Task instructions:
Whenever a line below mentions the word "timescale", that line should be copied.

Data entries
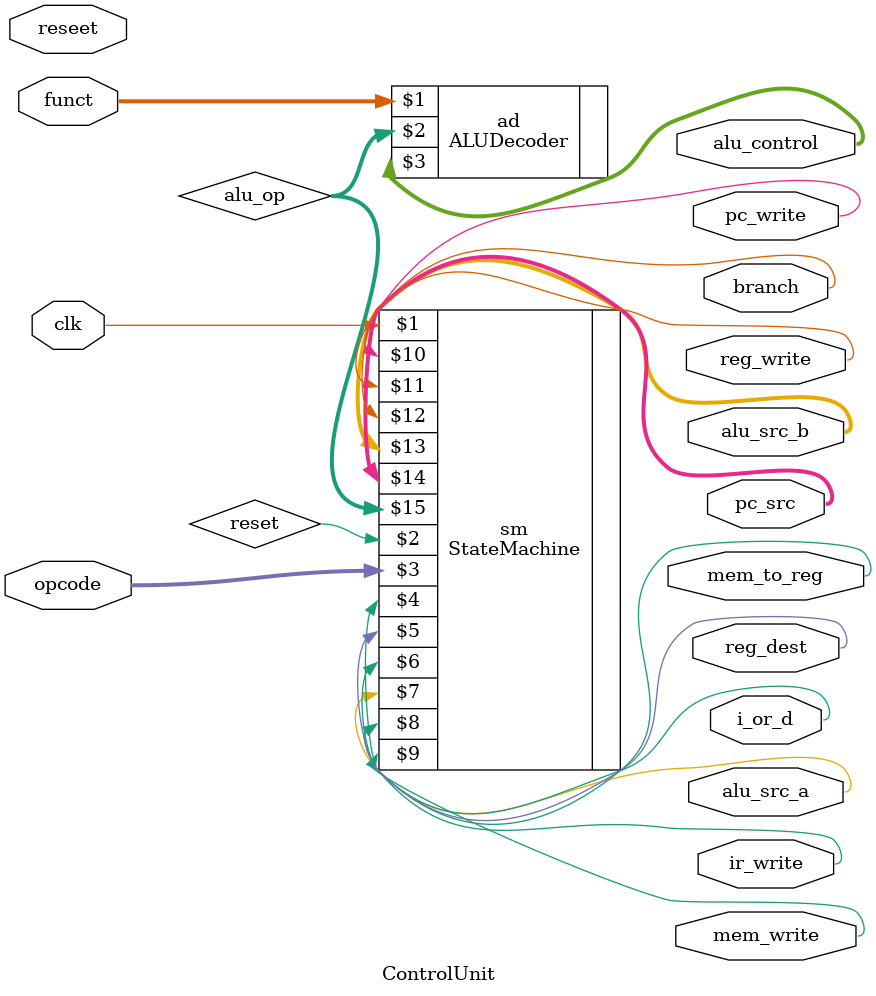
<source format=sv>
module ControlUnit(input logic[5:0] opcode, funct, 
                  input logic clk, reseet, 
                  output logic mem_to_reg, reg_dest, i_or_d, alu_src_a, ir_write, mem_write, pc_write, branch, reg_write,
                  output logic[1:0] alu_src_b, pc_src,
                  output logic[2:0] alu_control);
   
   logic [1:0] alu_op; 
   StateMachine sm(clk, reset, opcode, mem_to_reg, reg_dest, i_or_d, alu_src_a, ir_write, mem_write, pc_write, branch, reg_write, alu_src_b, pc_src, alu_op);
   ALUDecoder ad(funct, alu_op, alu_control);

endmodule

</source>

---

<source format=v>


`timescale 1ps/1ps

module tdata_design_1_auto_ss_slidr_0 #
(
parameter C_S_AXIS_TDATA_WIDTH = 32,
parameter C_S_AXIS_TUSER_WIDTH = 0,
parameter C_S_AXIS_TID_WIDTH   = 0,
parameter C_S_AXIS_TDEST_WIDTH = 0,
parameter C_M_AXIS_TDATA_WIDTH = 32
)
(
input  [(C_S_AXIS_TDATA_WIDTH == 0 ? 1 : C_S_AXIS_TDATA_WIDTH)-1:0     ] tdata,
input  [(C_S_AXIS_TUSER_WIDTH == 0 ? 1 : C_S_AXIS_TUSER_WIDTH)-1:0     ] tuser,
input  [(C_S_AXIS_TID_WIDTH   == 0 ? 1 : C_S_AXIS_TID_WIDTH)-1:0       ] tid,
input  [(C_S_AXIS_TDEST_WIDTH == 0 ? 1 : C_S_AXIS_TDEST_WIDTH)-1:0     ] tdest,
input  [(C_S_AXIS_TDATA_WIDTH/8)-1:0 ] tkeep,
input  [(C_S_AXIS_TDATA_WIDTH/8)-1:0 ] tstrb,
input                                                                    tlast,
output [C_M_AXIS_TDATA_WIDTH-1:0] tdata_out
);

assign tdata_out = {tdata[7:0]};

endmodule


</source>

==

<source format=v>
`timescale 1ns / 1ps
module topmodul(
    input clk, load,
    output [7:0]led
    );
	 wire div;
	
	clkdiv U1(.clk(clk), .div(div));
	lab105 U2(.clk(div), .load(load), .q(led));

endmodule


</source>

Answer section:
`timescale 1ps/1ps
`timescale 1ns / 1ps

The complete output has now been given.